§ What you are asked to do
Which lines of the data include the string "hold"? List them all.

*** Opening Data for this task ***

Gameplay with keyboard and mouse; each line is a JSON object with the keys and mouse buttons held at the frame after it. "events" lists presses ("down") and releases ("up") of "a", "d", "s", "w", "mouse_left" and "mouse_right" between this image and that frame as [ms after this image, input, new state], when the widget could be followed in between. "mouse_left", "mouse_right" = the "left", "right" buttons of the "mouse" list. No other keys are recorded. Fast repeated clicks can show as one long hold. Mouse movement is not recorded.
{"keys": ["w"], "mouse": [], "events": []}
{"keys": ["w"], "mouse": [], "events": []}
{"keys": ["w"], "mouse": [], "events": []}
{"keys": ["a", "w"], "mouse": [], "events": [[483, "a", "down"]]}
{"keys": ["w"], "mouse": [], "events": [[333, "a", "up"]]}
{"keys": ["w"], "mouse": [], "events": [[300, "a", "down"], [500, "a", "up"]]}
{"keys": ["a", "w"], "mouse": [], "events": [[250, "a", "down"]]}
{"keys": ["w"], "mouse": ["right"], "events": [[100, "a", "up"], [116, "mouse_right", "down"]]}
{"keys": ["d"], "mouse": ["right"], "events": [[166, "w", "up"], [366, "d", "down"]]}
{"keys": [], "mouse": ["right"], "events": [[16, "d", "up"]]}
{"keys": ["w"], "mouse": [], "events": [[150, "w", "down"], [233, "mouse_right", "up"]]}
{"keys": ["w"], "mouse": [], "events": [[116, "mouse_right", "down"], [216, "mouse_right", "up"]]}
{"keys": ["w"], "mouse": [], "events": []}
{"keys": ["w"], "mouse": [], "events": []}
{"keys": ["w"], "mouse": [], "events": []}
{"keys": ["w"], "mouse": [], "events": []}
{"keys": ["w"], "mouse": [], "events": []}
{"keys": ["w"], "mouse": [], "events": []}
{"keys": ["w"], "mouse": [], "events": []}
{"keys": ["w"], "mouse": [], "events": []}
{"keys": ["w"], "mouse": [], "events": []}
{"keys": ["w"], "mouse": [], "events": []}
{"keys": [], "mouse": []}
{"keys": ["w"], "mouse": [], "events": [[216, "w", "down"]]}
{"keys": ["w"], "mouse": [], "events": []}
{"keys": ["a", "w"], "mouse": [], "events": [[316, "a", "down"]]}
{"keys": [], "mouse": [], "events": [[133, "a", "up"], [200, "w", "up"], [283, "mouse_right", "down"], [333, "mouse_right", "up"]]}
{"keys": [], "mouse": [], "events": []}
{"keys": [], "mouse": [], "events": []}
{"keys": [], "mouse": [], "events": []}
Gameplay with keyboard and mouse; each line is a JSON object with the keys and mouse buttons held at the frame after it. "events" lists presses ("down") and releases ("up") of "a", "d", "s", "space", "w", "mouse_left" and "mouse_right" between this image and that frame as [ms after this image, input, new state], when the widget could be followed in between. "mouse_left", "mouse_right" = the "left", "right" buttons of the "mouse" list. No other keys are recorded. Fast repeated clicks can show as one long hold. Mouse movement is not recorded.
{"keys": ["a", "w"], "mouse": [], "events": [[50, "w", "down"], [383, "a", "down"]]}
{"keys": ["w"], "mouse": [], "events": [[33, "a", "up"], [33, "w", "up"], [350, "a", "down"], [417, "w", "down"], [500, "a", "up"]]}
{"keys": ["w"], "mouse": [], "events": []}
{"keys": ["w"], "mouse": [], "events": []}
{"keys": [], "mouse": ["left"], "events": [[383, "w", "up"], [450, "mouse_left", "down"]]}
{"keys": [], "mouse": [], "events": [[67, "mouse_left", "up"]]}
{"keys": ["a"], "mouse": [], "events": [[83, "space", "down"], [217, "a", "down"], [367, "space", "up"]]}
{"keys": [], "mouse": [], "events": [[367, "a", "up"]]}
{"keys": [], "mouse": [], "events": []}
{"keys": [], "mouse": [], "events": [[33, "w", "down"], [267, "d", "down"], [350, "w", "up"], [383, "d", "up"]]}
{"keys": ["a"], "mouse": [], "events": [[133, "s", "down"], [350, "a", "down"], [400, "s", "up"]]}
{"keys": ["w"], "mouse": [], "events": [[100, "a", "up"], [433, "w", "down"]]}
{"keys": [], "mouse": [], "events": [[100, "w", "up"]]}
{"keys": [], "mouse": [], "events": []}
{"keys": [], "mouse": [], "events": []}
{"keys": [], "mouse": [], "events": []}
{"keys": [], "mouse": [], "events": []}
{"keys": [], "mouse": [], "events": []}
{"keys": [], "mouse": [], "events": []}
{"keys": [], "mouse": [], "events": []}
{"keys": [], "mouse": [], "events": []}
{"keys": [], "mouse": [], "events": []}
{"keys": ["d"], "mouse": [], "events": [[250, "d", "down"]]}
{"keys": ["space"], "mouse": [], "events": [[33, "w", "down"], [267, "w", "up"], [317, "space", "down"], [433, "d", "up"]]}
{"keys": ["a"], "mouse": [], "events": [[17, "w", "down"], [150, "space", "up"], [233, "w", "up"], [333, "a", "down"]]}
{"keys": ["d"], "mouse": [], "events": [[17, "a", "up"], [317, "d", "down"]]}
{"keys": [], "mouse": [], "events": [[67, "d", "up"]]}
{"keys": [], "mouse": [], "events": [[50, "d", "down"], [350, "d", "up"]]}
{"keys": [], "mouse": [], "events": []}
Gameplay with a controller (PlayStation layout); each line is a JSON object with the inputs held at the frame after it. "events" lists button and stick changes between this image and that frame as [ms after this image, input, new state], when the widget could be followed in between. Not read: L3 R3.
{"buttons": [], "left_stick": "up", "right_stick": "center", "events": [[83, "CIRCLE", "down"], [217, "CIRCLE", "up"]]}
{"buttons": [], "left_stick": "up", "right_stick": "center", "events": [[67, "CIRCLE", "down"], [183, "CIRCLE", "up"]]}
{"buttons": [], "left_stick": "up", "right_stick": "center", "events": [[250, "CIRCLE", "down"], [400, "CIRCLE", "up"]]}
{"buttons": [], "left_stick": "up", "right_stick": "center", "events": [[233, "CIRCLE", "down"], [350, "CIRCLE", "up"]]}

*** Closing Data for this task ***

§ Solution to this task
Gameplay with keyboard and mouse; each line is a JSON object with the keys and mouse buttons held at the frame after it. "events" lists presses ("down") and releases ("up") of "a", "d", "s", "w", "mouse_left" and "mouse_right" between this image and that frame as [ms after this image, input, new state], when the widget could be followed in between. "mouse_left", "mouse_right" = the "left", "right" buttons of the "mouse" list. No other keys are recorded. Fast repeated clicks can show as one long hold. Mouse movement is not recorded.
Gameplay with keyboard and mouse; each line is a JSON object with the keys and mouse buttons held at the frame after it. "events" lists presses ("down") and releases ("up") of "a", "d", "s", "space", "w", "mouse_left" and "mouse_right" between this image and that frame as [ms after this image, input, new state], when the widget could be followed in between. "mouse_left", "mouse_right" = the "left", "right" buttons of the "mouse" list. No other keys are recorded. Fast repeated clicks can show as one long hold. Mouse movement is not recorded.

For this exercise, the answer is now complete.